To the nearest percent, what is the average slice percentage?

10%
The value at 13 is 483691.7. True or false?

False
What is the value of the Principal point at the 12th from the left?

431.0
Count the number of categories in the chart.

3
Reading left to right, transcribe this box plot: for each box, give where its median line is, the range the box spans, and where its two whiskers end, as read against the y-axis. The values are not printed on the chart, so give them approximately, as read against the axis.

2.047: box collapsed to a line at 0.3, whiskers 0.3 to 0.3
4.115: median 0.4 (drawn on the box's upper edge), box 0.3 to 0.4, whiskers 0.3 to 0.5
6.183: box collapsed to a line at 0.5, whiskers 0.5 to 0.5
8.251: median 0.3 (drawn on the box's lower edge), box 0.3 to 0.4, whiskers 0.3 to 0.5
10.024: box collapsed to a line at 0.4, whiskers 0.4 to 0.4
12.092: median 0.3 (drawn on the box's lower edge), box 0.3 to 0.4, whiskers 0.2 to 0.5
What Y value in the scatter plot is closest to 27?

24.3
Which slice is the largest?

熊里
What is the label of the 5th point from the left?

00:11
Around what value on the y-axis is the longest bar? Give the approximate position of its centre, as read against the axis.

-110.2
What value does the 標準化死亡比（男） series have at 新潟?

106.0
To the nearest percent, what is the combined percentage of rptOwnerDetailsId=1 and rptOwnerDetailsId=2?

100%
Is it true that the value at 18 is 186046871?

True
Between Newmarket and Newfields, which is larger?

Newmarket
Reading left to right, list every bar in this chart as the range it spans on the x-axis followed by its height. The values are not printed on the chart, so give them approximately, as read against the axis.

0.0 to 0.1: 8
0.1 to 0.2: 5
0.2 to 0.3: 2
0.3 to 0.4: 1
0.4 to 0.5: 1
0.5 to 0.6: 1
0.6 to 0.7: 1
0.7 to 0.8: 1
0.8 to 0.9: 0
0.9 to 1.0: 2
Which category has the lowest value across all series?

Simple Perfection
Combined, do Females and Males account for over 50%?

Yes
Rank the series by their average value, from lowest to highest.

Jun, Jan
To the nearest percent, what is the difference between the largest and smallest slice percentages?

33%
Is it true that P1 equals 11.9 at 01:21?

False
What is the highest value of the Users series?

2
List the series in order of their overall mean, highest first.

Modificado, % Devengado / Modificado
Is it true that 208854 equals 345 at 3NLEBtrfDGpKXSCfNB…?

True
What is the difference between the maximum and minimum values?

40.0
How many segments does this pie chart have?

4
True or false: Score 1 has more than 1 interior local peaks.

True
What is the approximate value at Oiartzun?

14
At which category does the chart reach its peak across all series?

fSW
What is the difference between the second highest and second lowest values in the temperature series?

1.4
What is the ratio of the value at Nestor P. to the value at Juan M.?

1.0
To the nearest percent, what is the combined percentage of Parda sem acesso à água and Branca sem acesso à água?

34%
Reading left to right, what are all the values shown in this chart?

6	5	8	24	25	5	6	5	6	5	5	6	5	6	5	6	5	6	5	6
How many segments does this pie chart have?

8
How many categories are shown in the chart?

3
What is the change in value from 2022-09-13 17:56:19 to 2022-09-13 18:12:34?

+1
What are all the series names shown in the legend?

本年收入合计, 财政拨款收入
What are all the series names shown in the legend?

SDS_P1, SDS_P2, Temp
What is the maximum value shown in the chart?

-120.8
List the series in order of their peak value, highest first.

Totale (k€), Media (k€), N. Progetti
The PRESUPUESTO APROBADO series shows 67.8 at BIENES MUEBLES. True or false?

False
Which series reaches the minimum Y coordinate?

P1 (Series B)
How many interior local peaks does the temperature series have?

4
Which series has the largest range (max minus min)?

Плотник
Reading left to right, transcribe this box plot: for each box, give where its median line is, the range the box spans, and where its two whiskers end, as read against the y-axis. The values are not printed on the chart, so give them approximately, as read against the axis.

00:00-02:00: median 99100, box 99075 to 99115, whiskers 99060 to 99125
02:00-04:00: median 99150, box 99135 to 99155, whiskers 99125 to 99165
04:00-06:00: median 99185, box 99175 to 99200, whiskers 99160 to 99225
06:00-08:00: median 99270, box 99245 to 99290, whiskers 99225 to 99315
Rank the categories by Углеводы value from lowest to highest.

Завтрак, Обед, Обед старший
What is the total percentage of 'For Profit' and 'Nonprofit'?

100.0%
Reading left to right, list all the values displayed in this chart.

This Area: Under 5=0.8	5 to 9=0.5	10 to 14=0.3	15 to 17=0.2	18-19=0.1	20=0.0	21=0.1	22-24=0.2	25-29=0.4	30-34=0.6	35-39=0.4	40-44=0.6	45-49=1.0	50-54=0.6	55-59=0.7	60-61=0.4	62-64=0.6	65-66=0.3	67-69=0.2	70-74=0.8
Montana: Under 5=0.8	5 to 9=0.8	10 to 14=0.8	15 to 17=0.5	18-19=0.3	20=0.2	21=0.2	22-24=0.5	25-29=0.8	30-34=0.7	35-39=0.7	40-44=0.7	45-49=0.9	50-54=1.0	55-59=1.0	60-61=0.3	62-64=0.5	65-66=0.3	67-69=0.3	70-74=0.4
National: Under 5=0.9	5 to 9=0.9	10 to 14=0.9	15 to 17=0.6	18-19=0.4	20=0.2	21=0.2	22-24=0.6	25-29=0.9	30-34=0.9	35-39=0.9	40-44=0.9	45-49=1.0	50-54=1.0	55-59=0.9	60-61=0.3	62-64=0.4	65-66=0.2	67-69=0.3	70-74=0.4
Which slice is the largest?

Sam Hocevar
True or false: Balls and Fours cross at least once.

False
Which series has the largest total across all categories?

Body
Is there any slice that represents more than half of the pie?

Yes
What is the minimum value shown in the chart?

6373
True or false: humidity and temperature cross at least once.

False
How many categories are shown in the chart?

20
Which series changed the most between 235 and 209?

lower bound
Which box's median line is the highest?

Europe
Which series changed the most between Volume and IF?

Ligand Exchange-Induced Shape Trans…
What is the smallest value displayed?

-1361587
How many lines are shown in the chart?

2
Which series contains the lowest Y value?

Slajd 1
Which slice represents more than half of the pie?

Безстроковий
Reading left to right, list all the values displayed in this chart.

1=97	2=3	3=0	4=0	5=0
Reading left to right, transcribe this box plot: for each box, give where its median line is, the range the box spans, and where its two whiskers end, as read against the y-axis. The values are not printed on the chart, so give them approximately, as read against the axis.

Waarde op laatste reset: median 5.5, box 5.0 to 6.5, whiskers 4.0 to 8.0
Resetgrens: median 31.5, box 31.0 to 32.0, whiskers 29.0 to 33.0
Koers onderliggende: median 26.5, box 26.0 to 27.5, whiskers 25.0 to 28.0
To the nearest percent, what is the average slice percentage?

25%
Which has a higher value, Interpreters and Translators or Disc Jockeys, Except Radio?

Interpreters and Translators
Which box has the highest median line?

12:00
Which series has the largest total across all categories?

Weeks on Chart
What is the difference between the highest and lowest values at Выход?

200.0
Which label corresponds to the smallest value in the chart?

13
——————
EXERCISE DIRECTIONS »
Pull out every line above that contains the string "collapsed", copying each one in full. Case counts when matching.

RESPONSE FOR THIS EXERCISE »
2.047: box collapsed to a line at 0.3, whiskers 0.3 to 0.3
6.183: box collapsed to a line at 0.5, whiskers 0.5 to 0.5
10.024: box collapsed to a line at 0.4, whiskers 0.4 to 0.4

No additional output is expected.